Ein weiteres, das Becken querendes Profil wird zur Klärung dieser Annahme beitragen. Zusätzlich ist ein CTD-Profil geplant, um eine hydrothermale Signatur in der Wassersäule zu erfassen. 

Zum Ende der vergangenen Woche kam endlich die Nachricht, daß das fehlende Element für die hochauflösenden seismischen Vermessungen auf dem Wege zum Schiff war. Die Arbeiten wurden daher Donnerstag nacht eingestellt und der Weg zurück nach Victoria angetreten. Planmäßig konnten die Streamerwinde und zusätzliche Teile am Freitag abend an Bord genommen und innerhalb einer Stunde einsatzbereit an Deck vertäut werden. 12 Stunden nach Verlassen des Hafens wurde dann das Gesamtsystem einem fünfstündigen erfolgreichen Test im Arbeitsgebiet von ODP Leg 146 am Kontinentalrand unterzogen.

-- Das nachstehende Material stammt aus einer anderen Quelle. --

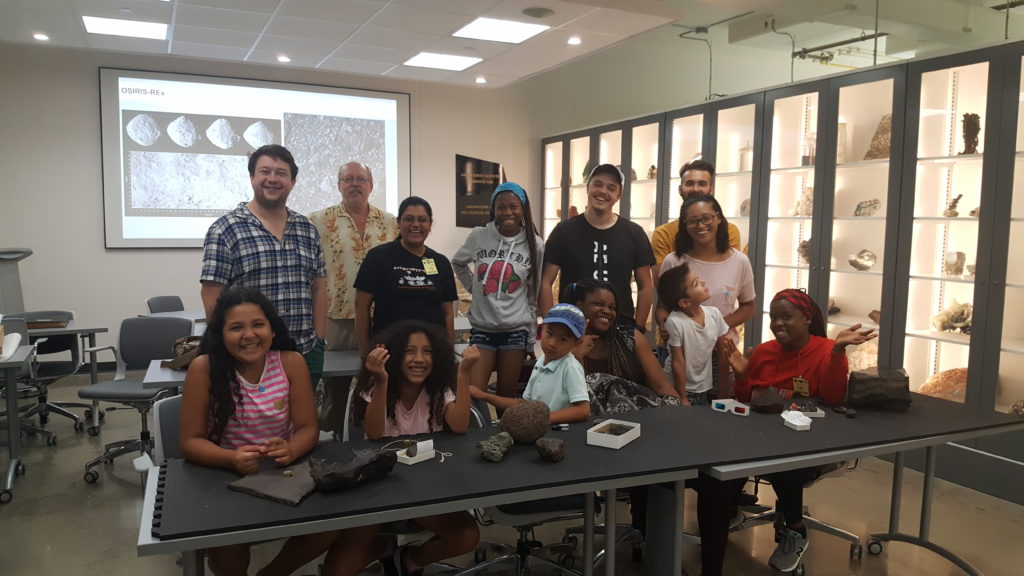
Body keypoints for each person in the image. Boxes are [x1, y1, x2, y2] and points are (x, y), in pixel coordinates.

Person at [179, 286, 340, 576]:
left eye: (258, 325)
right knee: (228, 551)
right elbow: (190, 442)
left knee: (328, 528)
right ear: (220, 333)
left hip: (284, 472)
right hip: (225, 476)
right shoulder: (204, 368)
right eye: (236, 327)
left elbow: (308, 429)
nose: (249, 335)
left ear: (272, 330)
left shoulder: (291, 362)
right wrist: (231, 459)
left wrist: (291, 449)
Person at [725, 288, 877, 572]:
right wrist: (743, 376)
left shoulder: (825, 349)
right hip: (762, 437)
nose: (778, 324)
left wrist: (838, 352)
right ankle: (729, 509)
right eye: (774, 318)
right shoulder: (764, 352)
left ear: (807, 318)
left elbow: (832, 398)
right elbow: (748, 400)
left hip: (811, 443)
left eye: (787, 317)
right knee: (729, 449)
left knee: (785, 461)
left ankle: (795, 531)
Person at [343, 321, 480, 576]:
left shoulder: (438, 390)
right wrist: (381, 380)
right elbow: (373, 433)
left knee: (466, 536)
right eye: (409, 351)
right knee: (340, 569)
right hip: (378, 494)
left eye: (427, 351)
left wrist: (463, 373)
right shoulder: (378, 386)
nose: (419, 359)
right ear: (393, 355)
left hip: (426, 492)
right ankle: (383, 546)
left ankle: (410, 559)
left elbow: (460, 426)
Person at [201, 144, 328, 388]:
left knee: (304, 422)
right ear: (252, 178)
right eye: (265, 172)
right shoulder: (225, 229)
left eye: (281, 173)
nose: (272, 179)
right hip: (249, 354)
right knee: (253, 425)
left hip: (305, 351)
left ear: (292, 182)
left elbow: (319, 288)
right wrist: (227, 345)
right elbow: (211, 294)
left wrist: (319, 341)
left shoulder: (307, 229)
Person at [309, 161, 398, 432]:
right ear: (339, 186)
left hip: (381, 318)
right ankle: (335, 434)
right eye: (348, 179)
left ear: (371, 186)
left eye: (361, 179)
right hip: (337, 318)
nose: (355, 184)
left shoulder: (390, 222)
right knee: (335, 386)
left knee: (379, 379)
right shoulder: (317, 221)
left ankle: (372, 431)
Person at [452, 182, 543, 406]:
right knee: (474, 395)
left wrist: (531, 339)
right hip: (483, 329)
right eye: (501, 207)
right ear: (493, 210)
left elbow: (533, 294)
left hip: (515, 331)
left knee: (505, 398)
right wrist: (475, 287)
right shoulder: (479, 236)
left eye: (513, 206)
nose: (507, 212)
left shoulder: (536, 245)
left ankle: (505, 439)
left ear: (523, 208)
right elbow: (458, 262)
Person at [657, 194, 756, 396]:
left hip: (721, 353)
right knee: (679, 412)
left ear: (718, 218)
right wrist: (665, 324)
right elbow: (662, 307)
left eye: (706, 218)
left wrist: (715, 326)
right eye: (692, 221)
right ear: (684, 225)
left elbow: (749, 307)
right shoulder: (673, 260)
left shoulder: (739, 262)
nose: (700, 225)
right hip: (681, 352)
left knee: (718, 411)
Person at [540, 164, 656, 329]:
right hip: (573, 328)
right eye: (598, 184)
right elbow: (546, 281)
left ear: (619, 195)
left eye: (611, 187)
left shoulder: (634, 233)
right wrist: (550, 326)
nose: (603, 191)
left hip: (619, 328)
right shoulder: (564, 231)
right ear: (587, 188)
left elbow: (645, 286)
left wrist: (638, 328)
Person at [353, 196, 457, 359]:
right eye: (409, 219)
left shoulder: (441, 262)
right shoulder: (377, 257)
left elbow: (448, 314)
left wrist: (449, 354)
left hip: (431, 351)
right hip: (389, 350)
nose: (416, 224)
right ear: (398, 223)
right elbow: (361, 307)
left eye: (422, 219)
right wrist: (366, 353)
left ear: (430, 225)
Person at [560, 278, 680, 404]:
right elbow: (571, 397)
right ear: (579, 305)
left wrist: (680, 411)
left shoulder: (631, 338)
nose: (607, 311)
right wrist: (576, 357)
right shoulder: (564, 345)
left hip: (638, 415)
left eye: (612, 307)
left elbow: (661, 386)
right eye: (599, 304)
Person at [470, 303, 590, 424]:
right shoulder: (541, 362)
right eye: (550, 333)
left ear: (576, 343)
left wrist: (542, 420)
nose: (552, 343)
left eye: (563, 339)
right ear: (542, 328)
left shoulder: (570, 367)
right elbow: (524, 405)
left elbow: (583, 410)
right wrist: (484, 396)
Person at [657, 263, 730, 405]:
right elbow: (678, 361)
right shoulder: (675, 322)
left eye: (698, 278)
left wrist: (723, 391)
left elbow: (723, 353)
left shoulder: (714, 314)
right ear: (684, 302)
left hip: (703, 386)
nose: (703, 282)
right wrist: (682, 397)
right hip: (677, 387)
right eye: (696, 283)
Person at [650, 160, 741, 269]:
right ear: (680, 190)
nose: (695, 189)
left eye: (702, 184)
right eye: (689, 183)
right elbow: (664, 281)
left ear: (711, 189)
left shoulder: (729, 231)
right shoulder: (663, 234)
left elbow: (731, 273)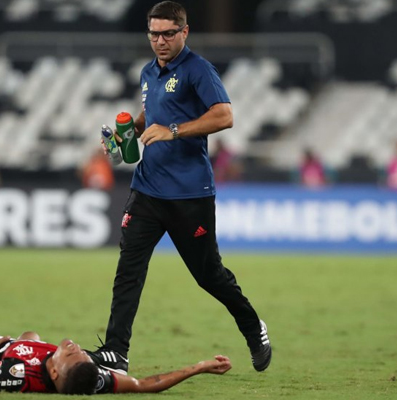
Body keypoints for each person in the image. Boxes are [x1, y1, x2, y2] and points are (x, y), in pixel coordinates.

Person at [96, 1, 271, 375]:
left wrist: (173, 130)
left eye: (168, 33)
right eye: (154, 34)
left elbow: (225, 115)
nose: (160, 41)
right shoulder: (148, 72)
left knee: (209, 275)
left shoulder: (198, 70)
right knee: (129, 270)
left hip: (190, 194)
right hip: (147, 190)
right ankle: (116, 352)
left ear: (184, 32)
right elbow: (150, 117)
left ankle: (253, 327)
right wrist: (126, 135)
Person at [0, 273, 232, 394]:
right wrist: (198, 367)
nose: (73, 346)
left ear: (53, 372)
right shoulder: (89, 378)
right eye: (81, 352)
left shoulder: (15, 374)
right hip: (1, 344)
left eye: (69, 353)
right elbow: (144, 384)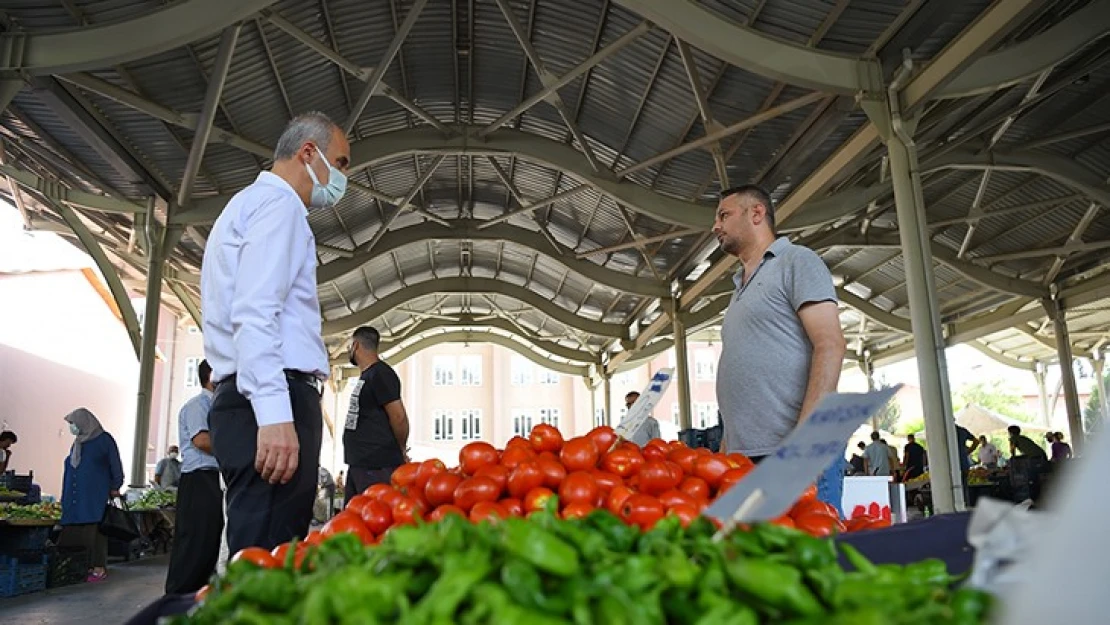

Nach weiteren 8 Stunden kam es dann wie geplant zum ersten Meßeinsatz in der Umgebung der ODP Leg 168 Bohrungen. Nach einer Unterbrechung für die beiden letzten OBH-Profile wurden diese Arbeiten fortgesetzt und insgesamt etwa 500 Profilkilometer in kleinräumigen Meßnetzen abgelaufen. Es überraschte die kleinräumige Variabilität innerhalb der Sedimentbecken im Arbeitsgebiet, deren dreidimensionale Struktur nach Auswertung der Daten vielleicht Aufschluß über ihre Ursachen gibt. Durch den alternierenden Einsatz einer volumenreduzierten Gl Gun mit 0,4 L und einer 0,16 L Watergun konnten hinsichtlich des seismischen Auflösungsvermögens und der Signaleindringung alle Erwartungen erfüllt und in beiden Datensätzen der Verlauf des Basements und zahlreiche interne Reflektoren kartiert werden. Das Datenvolumen der 48 kanaligen Registrierungen ist so groß, daß an Bord nur eine vorläufige Sichtung vorgenommen werden kann. Sie zeigt jedoch, daß durch die präzise Lagekontrolle des Streamers und durch die Aufzeichnung hochfrequenter Einzelhydrophone eine erhebliche Verbesserung von Datenqualität und Auflösungsvermögen erreicht werden konnten. Zum Abschluß der Reise wird noch ein knapp eintägiger Survey in einem Sedimentbecken mit anomalen Wärmestromdichteprofilen durchgeführt.